Le Huffington Post Algérie analyse, dans cet article, un récent décret présidentiel qui a pour objet d’encadrer les missions judicaires du redoutable Département du Renseignement et de la sécurité (DRS, Renseignements militaires).
Un décret présidentiel daté 11 juin 2014 portant création, missions et organisation du service d’investigation judiciaire de la direction de la sécurité intérieur du Département du Renseignement et de la sécurité (DRS) a été publié dans le Journal Officiel n°32 daté du 12 juin 2014.
Le décret porte sur la création d’un service d’investigation judiciaire au sein de la direction de la Sécurité intérieure du Département du renseignement et de la sécurité du Ministère de Défense nationale et fixe ses missions et son organisation. Il signe le retour formel, sous une autre dénomination, du service de police judiciaire du DRS, dissous en septembre 2013.
Le service d’investigation judiciaire de la direction de la Sécurité intérieure est dirigé par un « officier supérieur nommé conformément aux dispositions règlementaires en vigueur au sein du ministère de la Défense nationale ». Ses activités s’exercent, selon l’article 2, sous la « surveillance du Procureur général et le contrôle de la Chambre d’accusation du territoire de compétence, et ce, dans le respect des dispositions du Code de procédure pénale et du Code pénal ».

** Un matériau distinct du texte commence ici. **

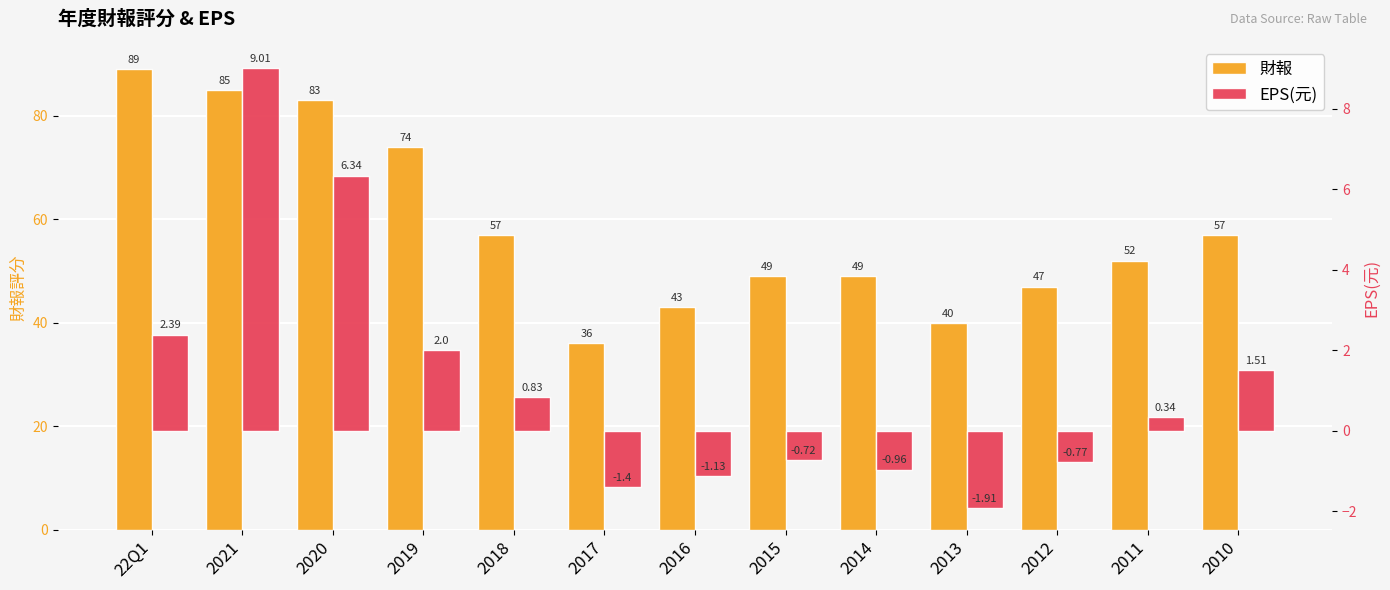

List the series in order of their peak value, highest first.

財報, EPS(元)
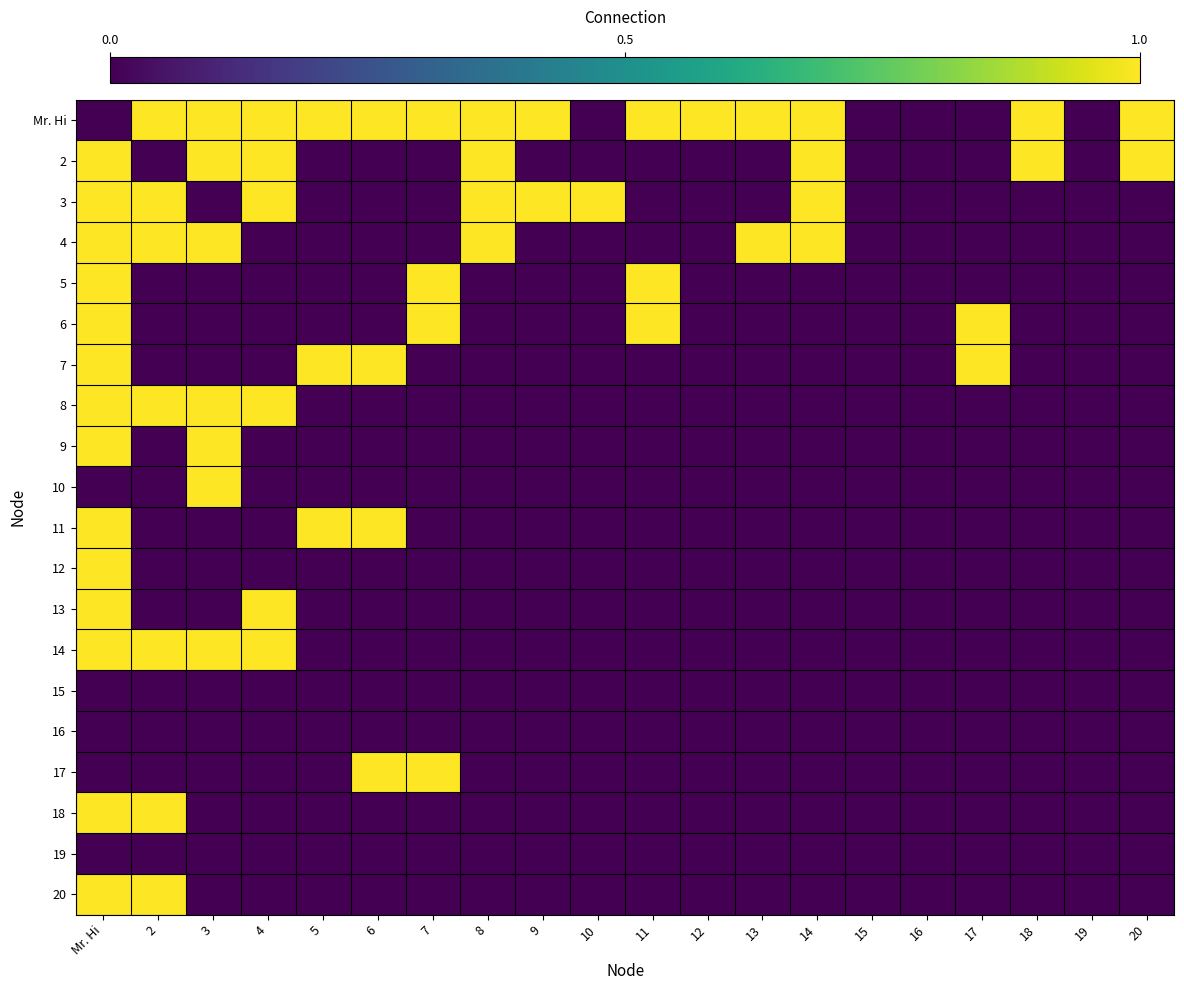

Which series has the largest range (max minus min)?

Mr. Hi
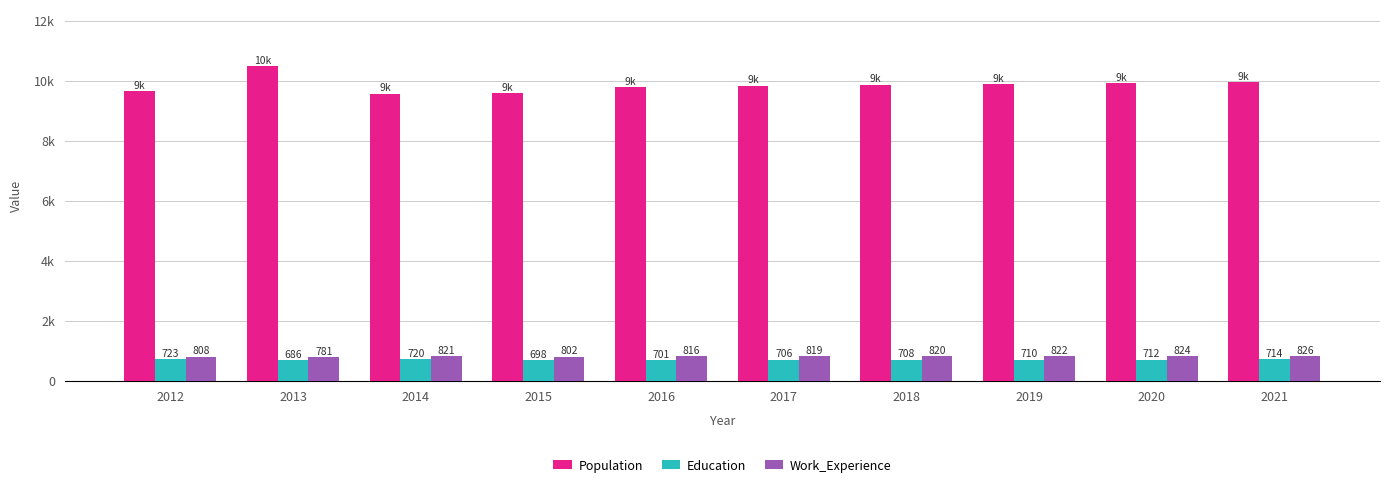

Which series has the largest range (max minus min)?

Population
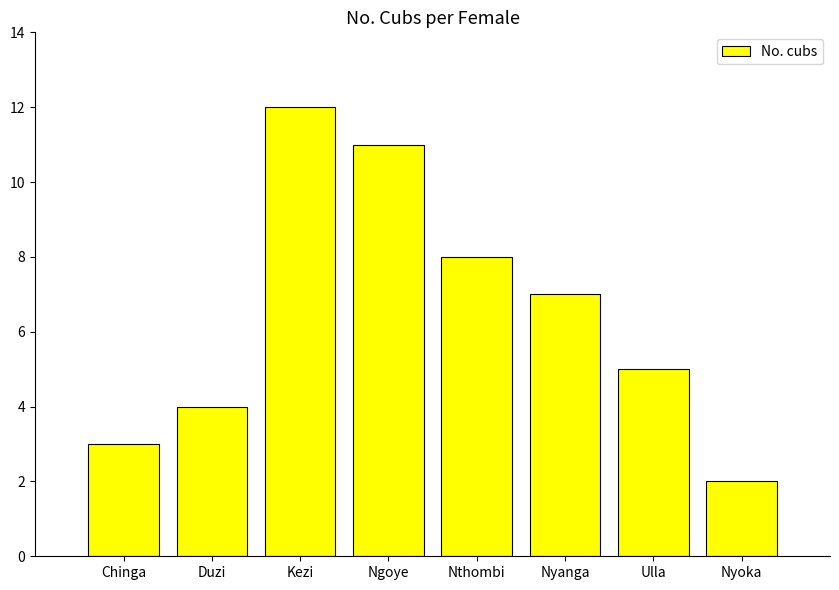

Which has a higher value, Nyoka or Duzi?

Duzi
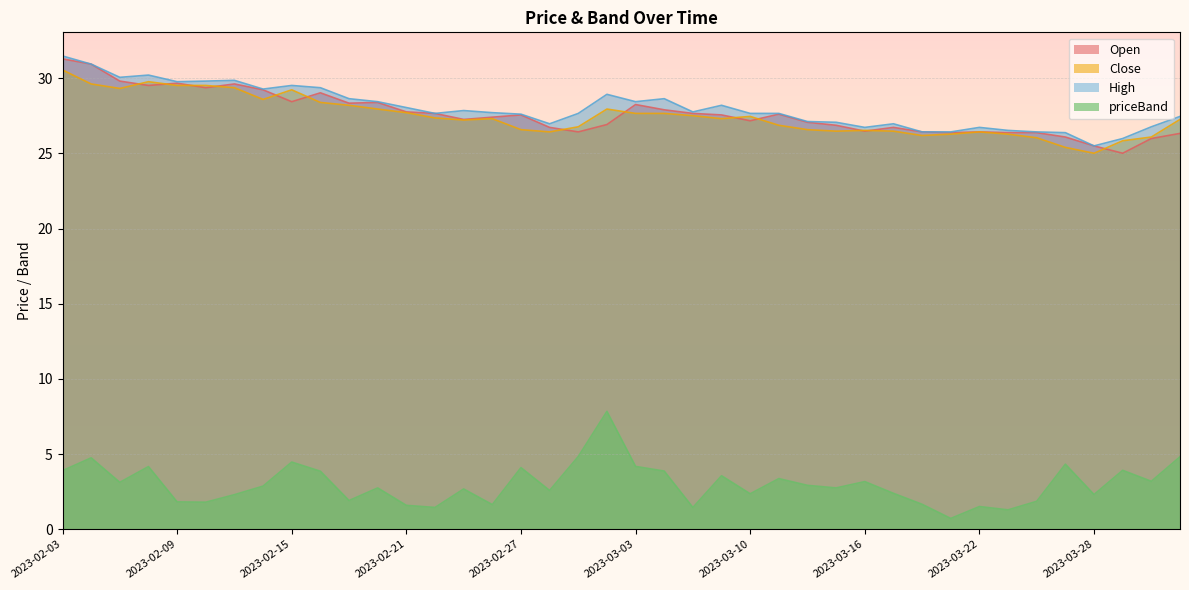

Count the number of data series in this chart.

4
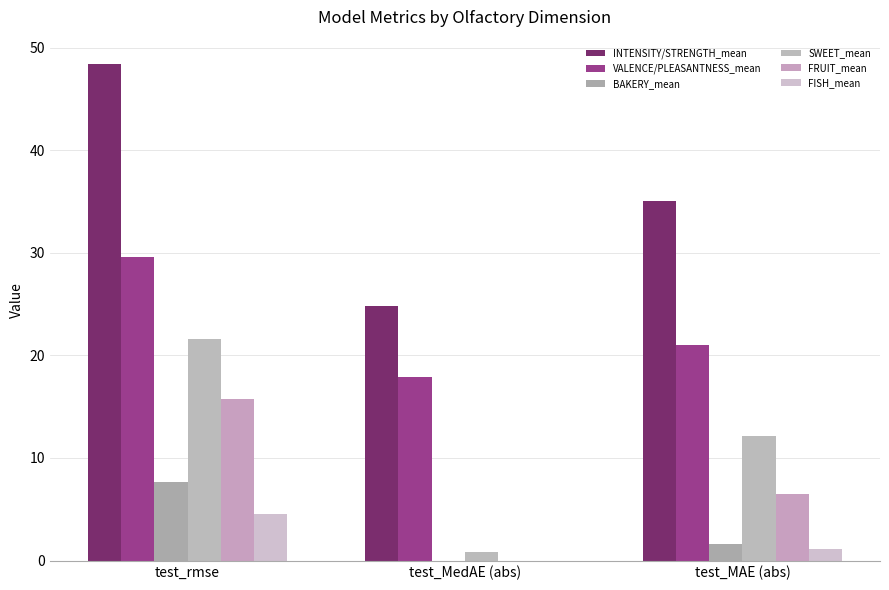

What position from the left is test_MAE (abs)?

3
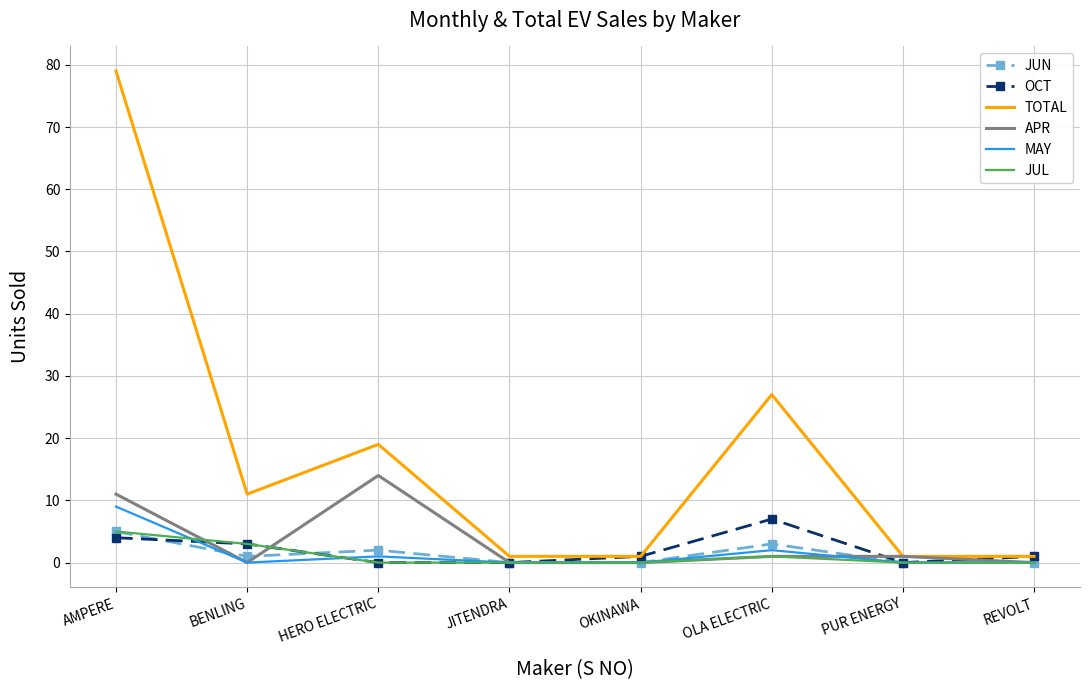

Reading left to right, transcribe all the data shown in this chart.

JUN: 5	1	2	0	0	3	0	0
OCT: 4	3	0	0	1	7	0	1
TOTAL: 79	11	19	1	1	27	1	1
APR: 11	0	14	0	0	1	1	0
MAY: 9	0	1	0	0	2	0	0
JUL: 5	3	0	0	0	1	0	0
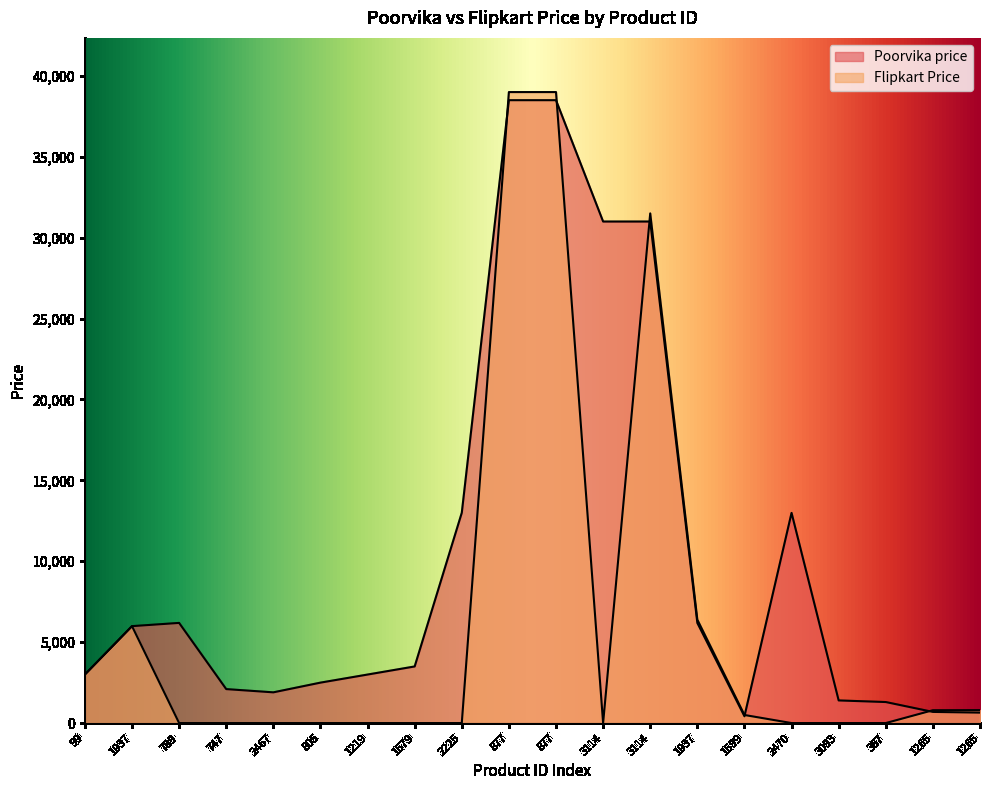

What is the approximate value of Flipkart Price at 99, to the nearest 10?

3000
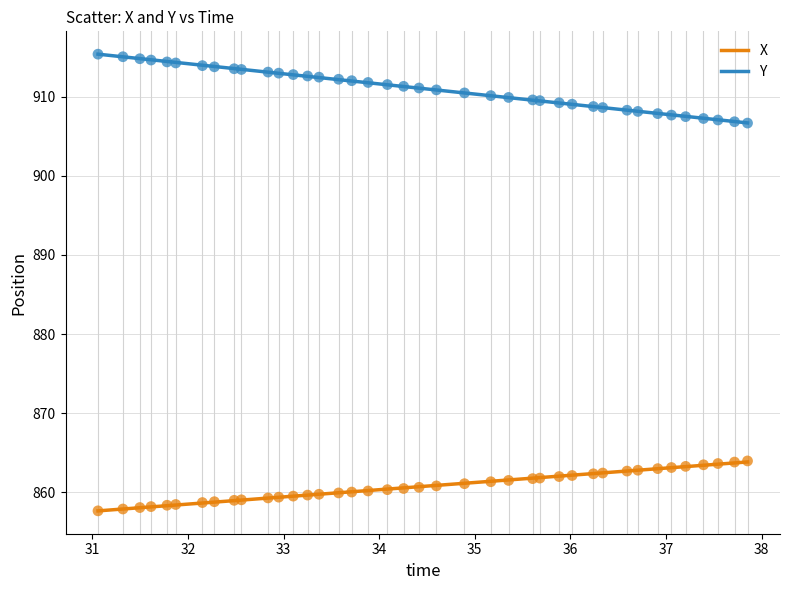

Which series contains the highest Y value?

Y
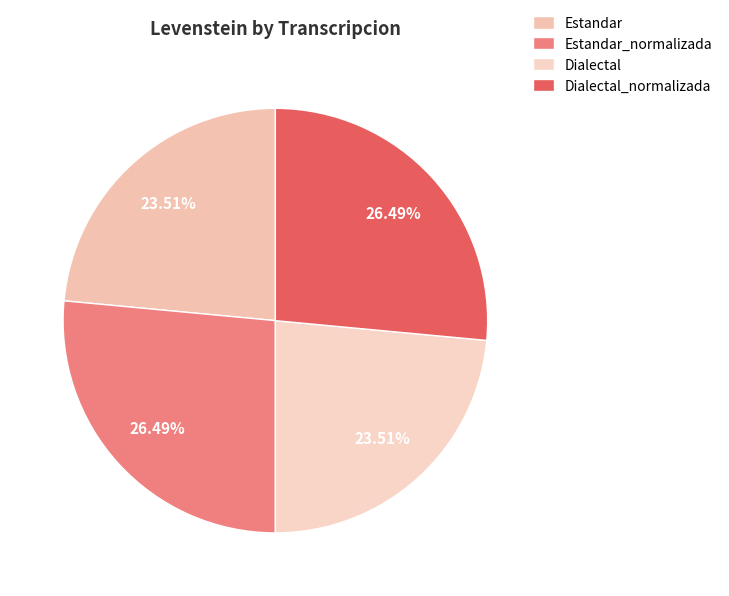

Between Dialectal and Estandar, which is larger?

Dialectal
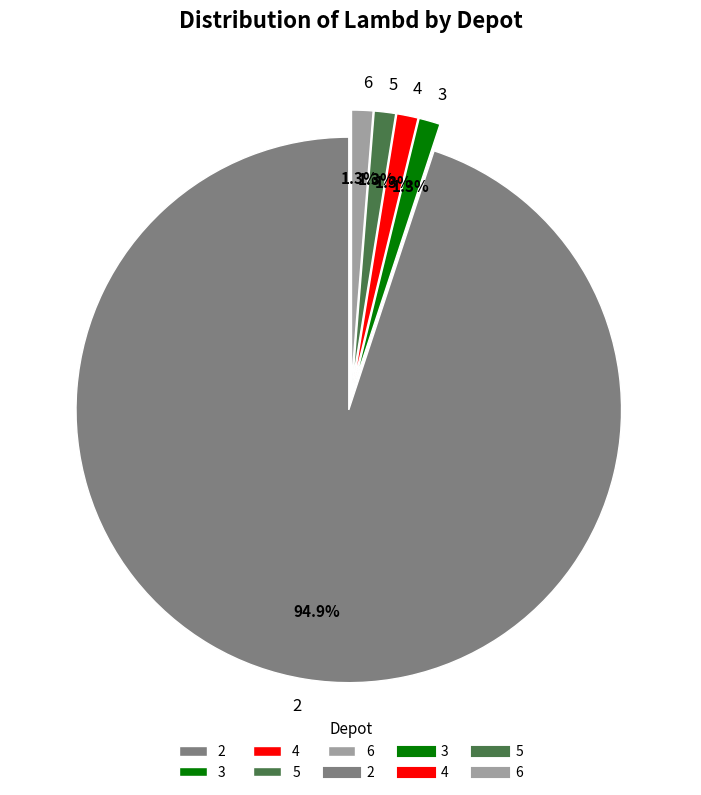

What percentage is the 3 slice, to the nearest percent?

1%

La sécurité du territoire, le terrorisme, la subversion et le crime organisé
Le décret présidentiel du 11 juin 2014 ne cite pas les enquêtes anti-corruption dans le secteur économique comme faisant partie des missions du DRS. L’article 5 stipule que les missions du service d’investigation judiciaire de la Direction de la sécurité intérieure portent, sous la supervision du procureur territorialement compétent, sur « la sécurité du territoire, le terrorisme, la subversion et le crime organisé ».
Les enquêtes « anticorruption » dans le secteur économique ne sont pas citées formellement comme faisant partie des prérogatives du service d’investigation judicaire. Mais certaines notions sont suffisamment larges pour que des affaires liées à la gestion de grandes entreprises publiques stratégiques comme Sonatrach puissent entrer dans la définition de la sécurité du territoire.
Il est clair, comme le note le site Yagool, que « l’absence d’une évocation claire du crime économique reflète les polémiques qui ont précédé la publication du décret sur le rôle du DRS dans la lutte contre la corruption. Mais, concrètement, la défense de la sécurité du territoire, domaine de compétence naturel de tous les services de renseignement du monde permet au général Toufik d’intervenir comme il le veut dans le domaine économique ».
Que deviendra l’enquête sur la gestion de Chakib Khelil ?
Le 3 février dernier, une sortie inattendue et sans précédent du secrétaire général du FLN, Amar Saadani, contre le général Mohamed Mediene, dit Toufik, patron du DRS, avait accrédité l’idée que les enquêtes menées sur des affaires de corruption impliquant Sonatrach et l’ancien ministre de l’Energie, Chakib Khelil, étaient effectivement la source de tensions au sein du régime.
L’ancien ministre de l’Energie, qui fait aujourd’hui l’objet d’un mandat d’arrêt international, est un proche d’Abdelaziz Bouteflika. Amar Saadani avait accusé directement le DRS d’avoir fait « éclaté, soi-disant, le scandale de Sonatrach pour cibler Chakib Khelil qui est l’un des cadres les plus intègres et le plus compétents de l’Algérie. » « C’est à son époque que Sonatrach a doublé sa production. Et que le pays a épuré sa dette », avait-il déclaré.
Cette défense de Chakib Khelil – directement cité par une enquête judiciaire en Italie comme un destinataire de pots-de-vin versés par Saipem, une filiale du groupe italien ENI – accréditait l’idée que la « réorganisation des services » visait à lui enlever cette capacité à enquêter sur le secteur économique.